The response must be made up of the lines in the entries below that contain "with".

Raw data below:

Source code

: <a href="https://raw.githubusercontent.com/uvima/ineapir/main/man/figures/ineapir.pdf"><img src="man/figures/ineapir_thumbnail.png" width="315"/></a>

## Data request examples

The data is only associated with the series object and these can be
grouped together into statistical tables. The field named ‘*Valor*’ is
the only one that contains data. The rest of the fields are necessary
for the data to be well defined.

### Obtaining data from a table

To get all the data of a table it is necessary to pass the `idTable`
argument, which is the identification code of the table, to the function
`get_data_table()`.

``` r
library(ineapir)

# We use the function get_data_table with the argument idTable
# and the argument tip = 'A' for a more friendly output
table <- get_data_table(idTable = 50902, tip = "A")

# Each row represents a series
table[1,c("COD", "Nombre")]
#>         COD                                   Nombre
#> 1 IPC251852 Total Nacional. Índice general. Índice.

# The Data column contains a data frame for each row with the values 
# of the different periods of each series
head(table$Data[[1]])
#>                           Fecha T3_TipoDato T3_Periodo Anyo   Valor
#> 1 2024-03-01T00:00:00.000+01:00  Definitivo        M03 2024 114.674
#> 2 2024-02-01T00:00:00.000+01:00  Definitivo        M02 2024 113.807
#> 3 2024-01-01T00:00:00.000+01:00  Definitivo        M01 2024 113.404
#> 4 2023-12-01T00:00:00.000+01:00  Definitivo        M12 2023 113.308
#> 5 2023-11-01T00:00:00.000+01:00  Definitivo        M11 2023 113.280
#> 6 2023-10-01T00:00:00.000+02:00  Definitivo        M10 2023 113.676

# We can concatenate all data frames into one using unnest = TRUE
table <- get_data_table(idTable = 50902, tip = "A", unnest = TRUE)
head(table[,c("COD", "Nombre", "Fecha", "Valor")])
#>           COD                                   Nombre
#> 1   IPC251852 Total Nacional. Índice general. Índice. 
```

End of Raw data.

> [Exercise solution]:
The data is only associated with the series object and these can be
# We use the function get_data_table with the argument idTable
# The Data column contains a data frame for each row with the values 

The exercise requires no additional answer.